Une société saturée d’émotions fortes : désensibilisation ou dépendance ?
Notre époque présente un paradoxe que les spécialistes de la communication ont commencé à documenter : elle est à la fois saturée d’images de souffrance et de moins en moins capable d’en être durablement affectée. L’image du petit Alan Kurdi, noyé et échoué sur une plage turque en 2015 avait provoqué une onde de choc mondiale, relançant brièvement le débat sur l’accueil des réfugiés. Quelques semaines après, le flux d’actualité avait perdu ce cliché terrible dans un flot d’autres images. L’émotion forte, sans ancrage narratif ni espace de médiation, ne dure pas.
L’économiste de l’attention Tim Wu, dans The Attention Merchants (2016), décrit comment l’espace mental humain est devenu un terrain de compétition économique. L’émotion — notamment la peur et la tristesse — s’est révélée l’une des ressources les plus efficaces pour capter et retenir l’attention. Ce que Wu nomme la « marchandisation de l’attention » implique une logique d’escalade : si l’ordinaire ne suffit plus à capter le regard, il faut l’extraordinaire. Si l’extraordinaire s’est banalisé, il faut l’insupportable.
Cette mécanique d’escalade explique en partie pourquoi le true crime, les documentaires sur les génocides et les séries sur les tueurs en série constituent désormais un genre florissant sur toutes les plateformes. L’horreur calibrée, rendue digeste par la fiction ou le documentaire, produit une émotion forte sans risque réel. Elle permet de « ressentir » sans s’engager.
Éthique de la forme : une responsabilité collective
Représenter le tragique n’est pas un mal en soi. L’art, la littérature, le cinéma ont toujours travaillé sur la mort, la douleur, la perte — et cette traversée peut produire de la connaissance, de l’empathie, voire de la catharsis.

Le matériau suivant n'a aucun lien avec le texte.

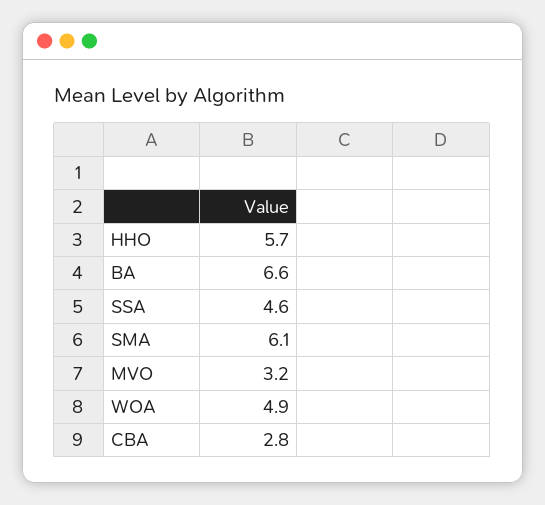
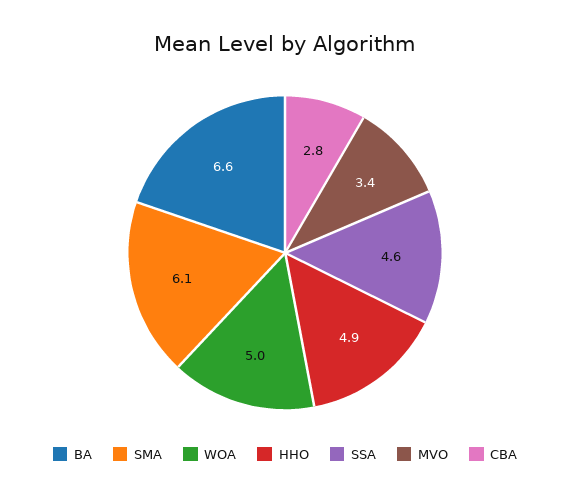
  {
-   "HHO": 5.7,
+   "HHO": 4.9,
    "BA": 6.6,
    "SSA": 4.6,
    "SMA": 6.1,
-   "MVO": 3.2,
+   "MVO": 3.4,
-   "WOA": 4.9,
+   "WOA": 5,
    "CBA": 2.8
  }

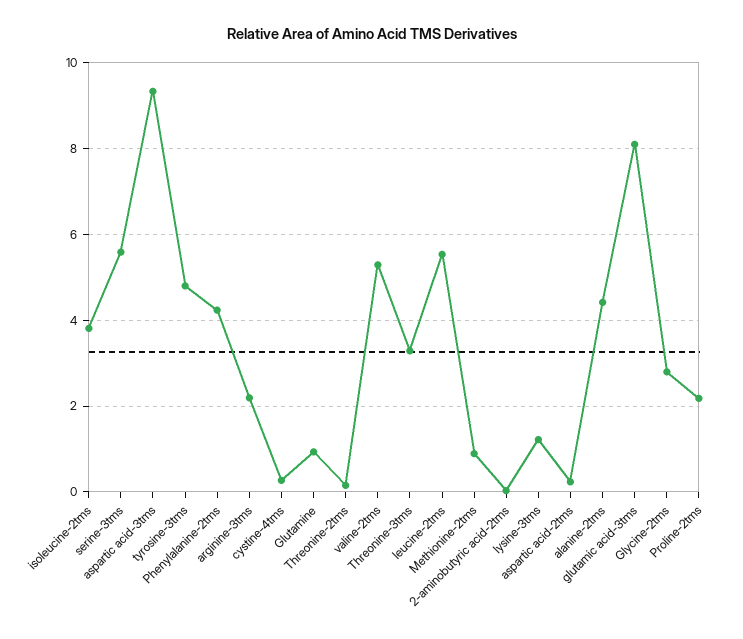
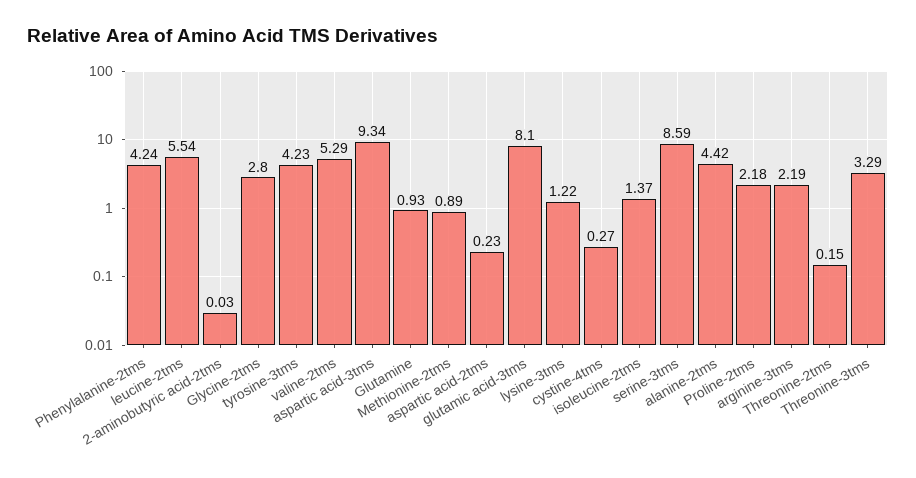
  {
-   "isoleucine-2tms": 3.8,
+   "isoleucine-2tms": 1.37,
-   "serine-3tms": 5.6,
+   "serine-3tms": 8.59,
    "aspartic acid-3tms": 9.34,
-   "tyrosine-3tms": 4.8,
+   "tyrosine-3tms": 4.23,
    "Phenylalanine-2tms": 4.24,
    "arginine-3tms": 2.19,
    "cystine-4tms": 0.27,
    "Glutamine": 0.93,
    "Threonine-2tms": 0.15,
    "valine-2tms": 5.29,
    "Threonine-3tms": 3.29,
    "leucine-2tms": 5.54,
    "Methionine-2tms": 0.89,
    "2-aminobutyric acid-2tms": 0.03,
    "lysine-3tms": 1.22,
    "aspartic acid-2tms": 0.23,
    "alanine-2tms": 4.42,
    "glutamic acid-3tms": 8.1,
    "Glycine-2tms": 2.8,
    "Proline-2tms": 2.18
  }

Ce qui pose désormais question, c’est l’éthique de la forme, les conditions dans lesquelles la représentation s’effectue, ce qu’elle donne à voir et à qui elle profite.
Plusieurs critères permettent de distinguer une représentation qui honore le tragique d’une mise en spectacle qui l’instrumentalise.

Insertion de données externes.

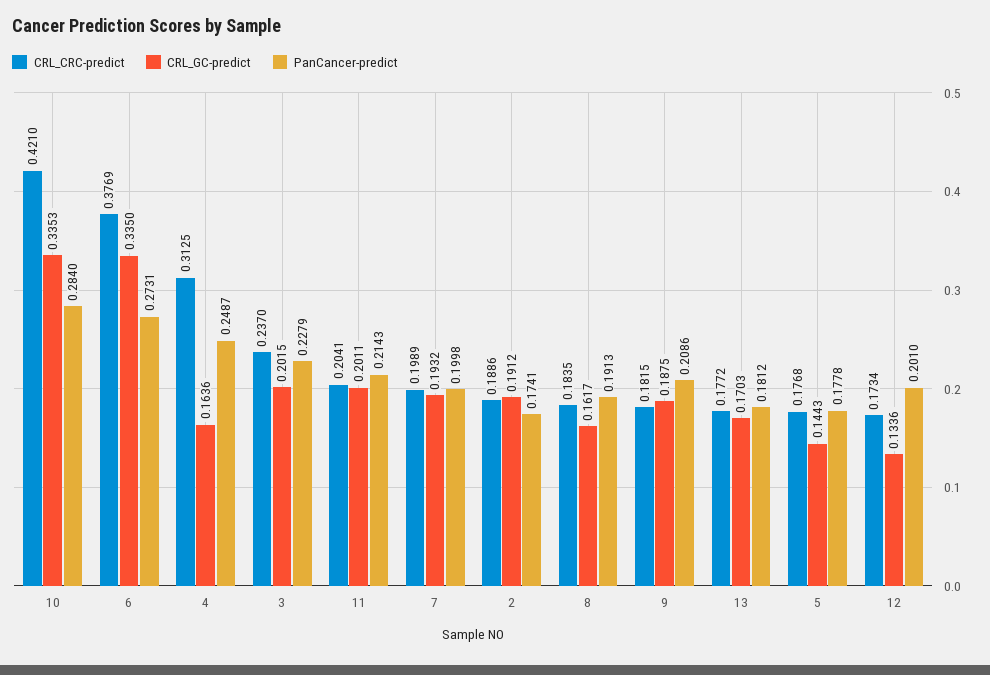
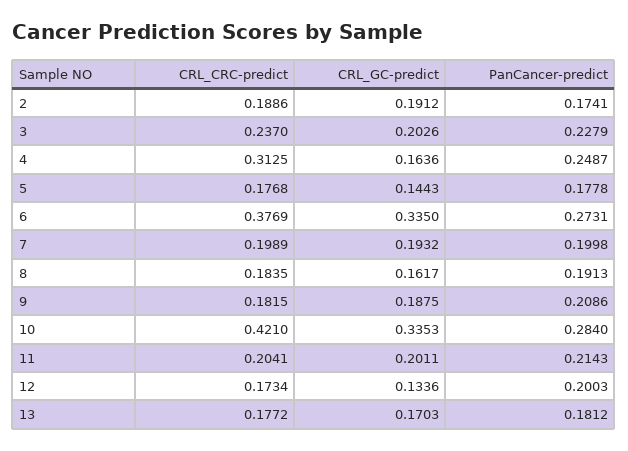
  {
    "CRL_CRC-predict": {
      "10": 0.421,
      "6": 0.3769,
      "4": 0.3125,
      "3": 0.237,
      "11": 0.2041,
      "7": 0.1989,
      "2": 0.1886,
      "8": 0.1835,
      "9": 0.1815,
      "13": 0.1772,
      "5": 0.1768,
      "12": 0.1734
    },
    "CRL_GC-predict": {
      "10": 0.3353,
      "6": 0.335,
      "4": 0.1636,
-     "3": 0.2015,
+     "3": 0.2026,
      "11": 0.2011,
      "7": 0.1932,
      "2": 0.1912,
      "8": 0.1617,
      "9": 0.1875,
      "13": 0.1703,
      "5": 0.1443,
      "12": 0.1336
    },
    "PanCancer-predict": {
      "10": 0.284,
      "6": 0.2731,
      "4": 0.2487,
      "3": 0.2279,
      "11": 0.2143,
      "7": 0.1998,
      "2": 0.1741,
      "8": 0.1913,
      "9": 0.2086,
      "13": 0.1812,
      "5": 0.1778,
-     "12": 0.201
+     "12": 0.2003
    }
  }

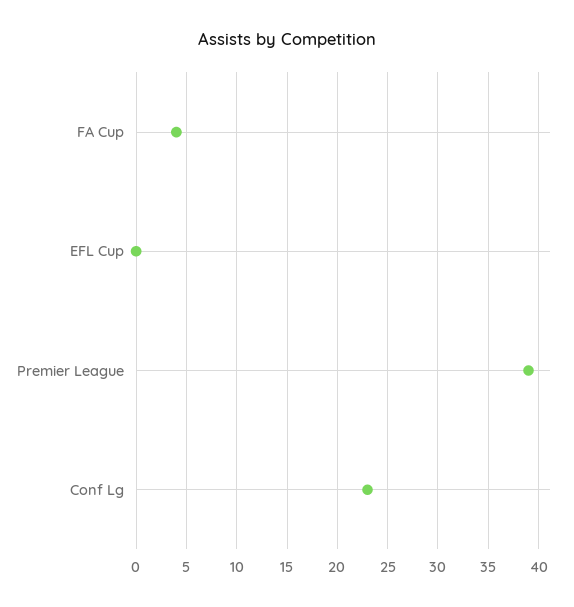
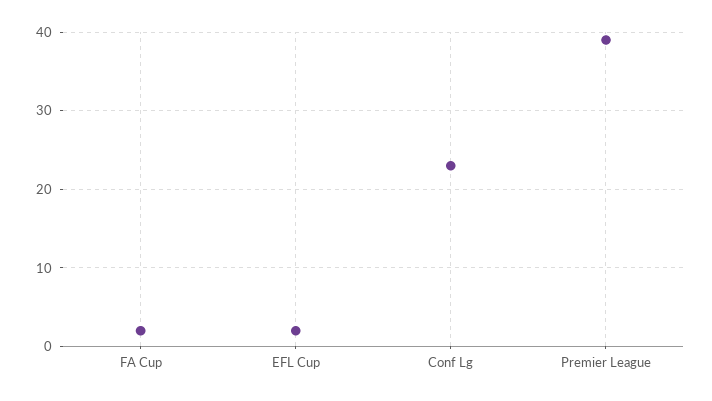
  {
-   "FA Cup": 4,
+   "FA Cup": 2,
-   "EFL Cup": 0,
+   "EFL Cup": 2,
    "Premier League": 39,
    "Conf Lg": 23
  }

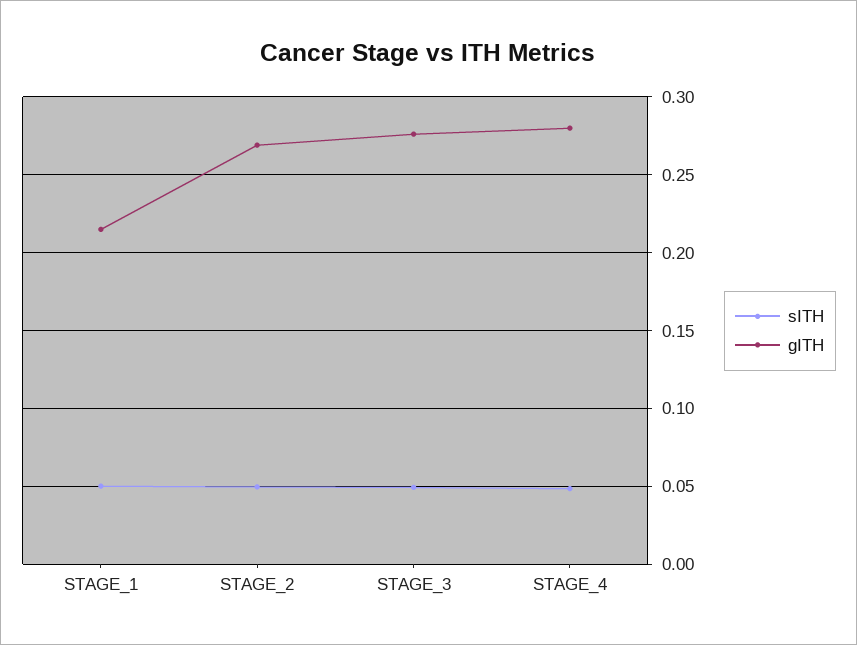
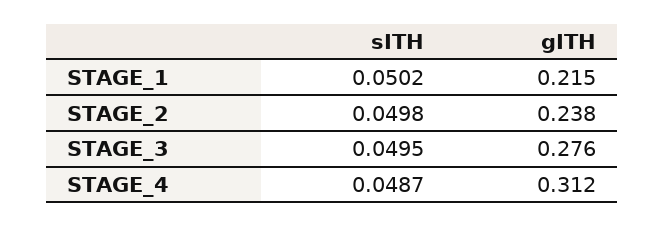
  {
    "sITH": {
      "STAGE_1": 0.0502,
      "STAGE_2": 0.0498,
      "STAGE_3": 0.0495,
      "STAGE_4": 0.0487
    },
    "gITH": {
      "STAGE_1": 0.215,
-     "STAGE_2": 0.27,
+     "STAGE_2": 0.238,
      "STAGE_3": 0.276,
-     "STAGE_4": 0.28
+     "STAGE_4": 0.312
    }
  }

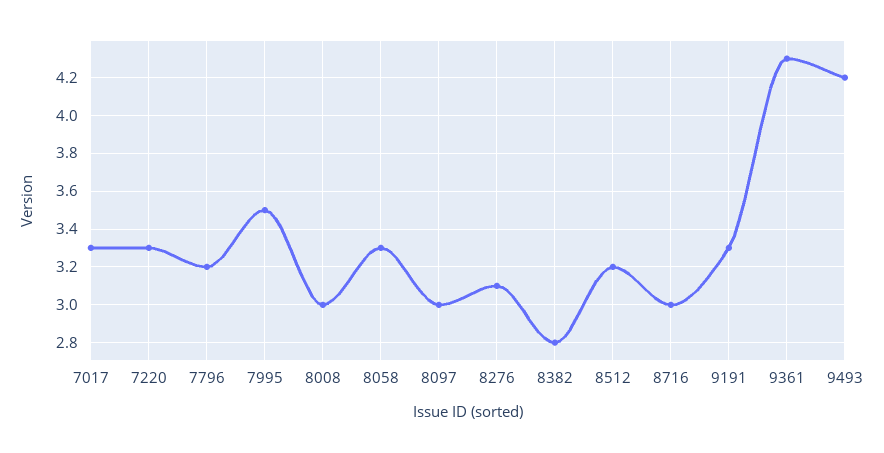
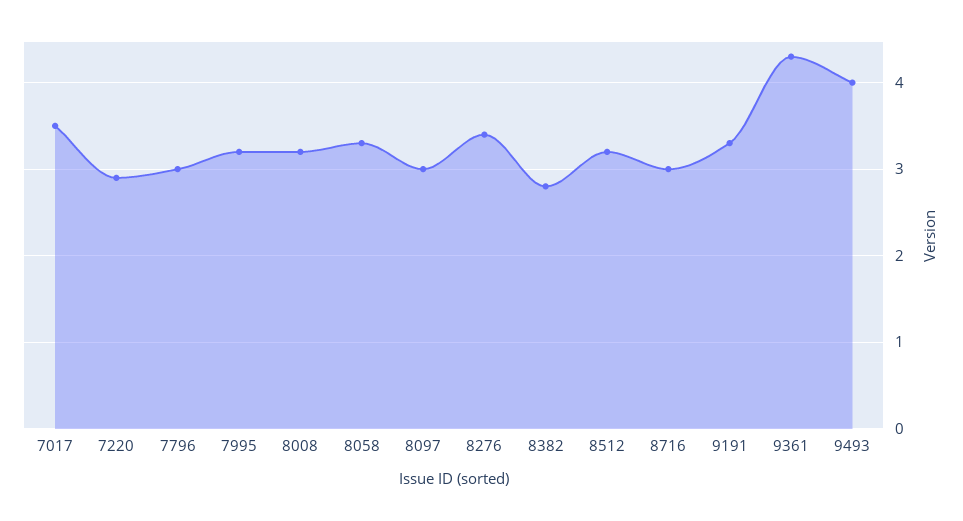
  {
-   "7017": 3.3,
+   "7017": 3.5,
-   "7220": 3.3,
+   "7220": 2.9,
-   "7796": 3.2,
+   "7796": 3,
-   "7995": 3.5,
+   "7995": 3.2,
-   "8008": 3,
+   "8008": 3.2,
    "8058": 3.3,
    "8097": 3,
-   "8276": 3.1,
+   "8276": 3.4,
    "8382": 2.8,
    "8512": 3.2,
    "8716": 3,
    "9191": 3.3,
    "9361": 4.3,
-   "9493": 4.2
+   "9493": 4
  }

- Le consentement des personnes concernées — victimes, survivants, familles — est le premier d’entre eux, comme l’a illustré la polémique Dahmer.
- La présence d’une intention critique lisible, qui ne soit pas un simple alibi, en est un autre.

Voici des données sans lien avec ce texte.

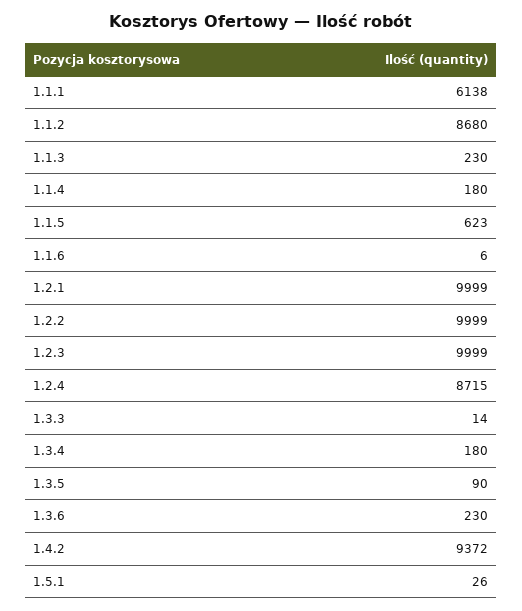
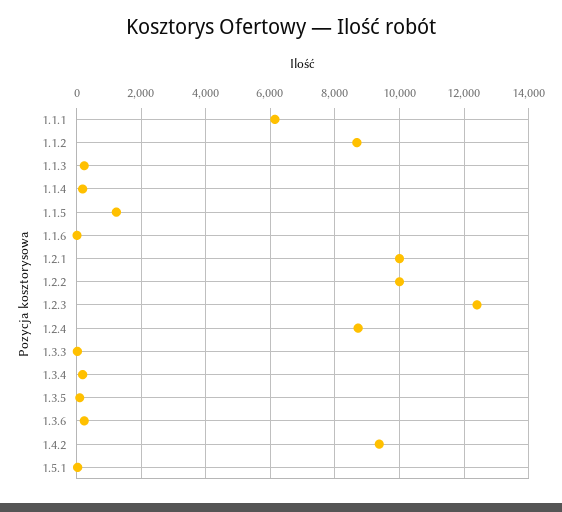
  {
    "1.1.1": 6138,
    "1.1.2": 8680,
    "1.1.3": 230,
    "1.1.4": 180,
-   "1.1.5": 623,
+   "1.1.5": 1200,
    "1.1.6": 6,
    "1.2.1": 9999,
    "1.2.2": 9999,
-   "1.2.3": 9999,
+   "1.2.3": 12400,
    "1.2.4": 8715,
    "1.3.3": 14,
    "1.3.4": 180,
    "1.3.5": 90,
    "1.3.6": 230,
    "1.4.2": 9372,
    "1.5.1": 26
  }

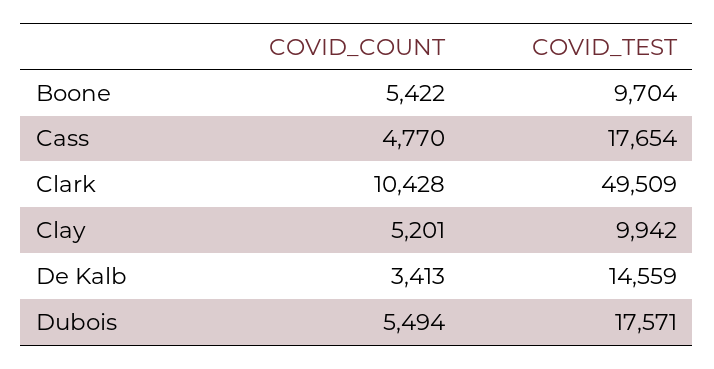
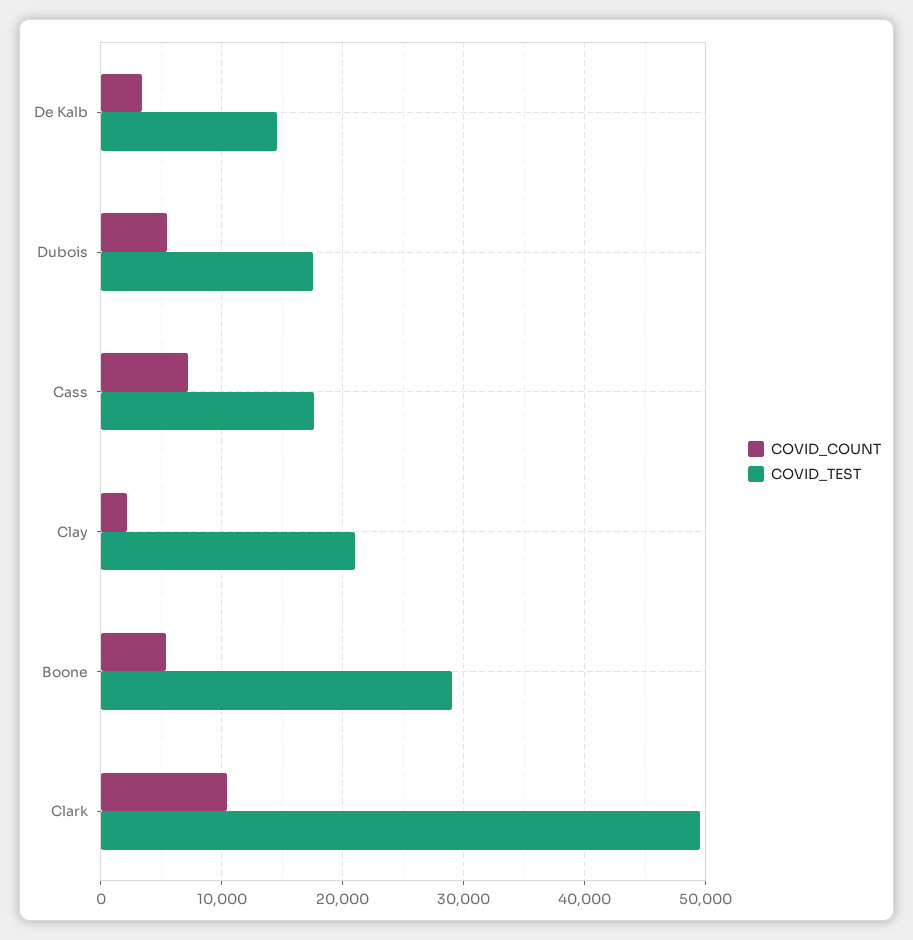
  {
    "COVID_COUNT": {
      "Boone": 5422,
-     "Cass": 4770,
+     "Cass": 7000,
      "Clark": 10428,
-     "Clay": 5201,
+     "Clay": 2000,
      "De Kalb": 3413,
      "Dubois": 5494
    },
    "COVID_TEST": {
-     "Boone": 9704,
+     "Boone": 29000,
      "Cass": 17654,
      "Clark": 49509,
-     "Clay": 9942,
+     "Clay": 21000,
      "De Kalb": 14559,
      "Dubois": 17571
    }
  }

- La conscience du contexte de réception — où est diffusée l’œuvre, dans quel espace, avec quel public ? — en est un troisième.
Nous sommes tous, en tant que spectateurs, parties prenantes de cette économie de l’émotion. Regarder n’est plus un acte neutre. Il engage une responsabilité — celle de savoir pourquoi on regarde, ce qu’on cherche dans ce qui nous est montré, et si ce que nous regardons sert à comprendre ou simplement à consommer. La douleur des autres n’est pas un contenu comme un autre. Elle mérite, au minimum, qu’on lui pose la question de sa mise en scène.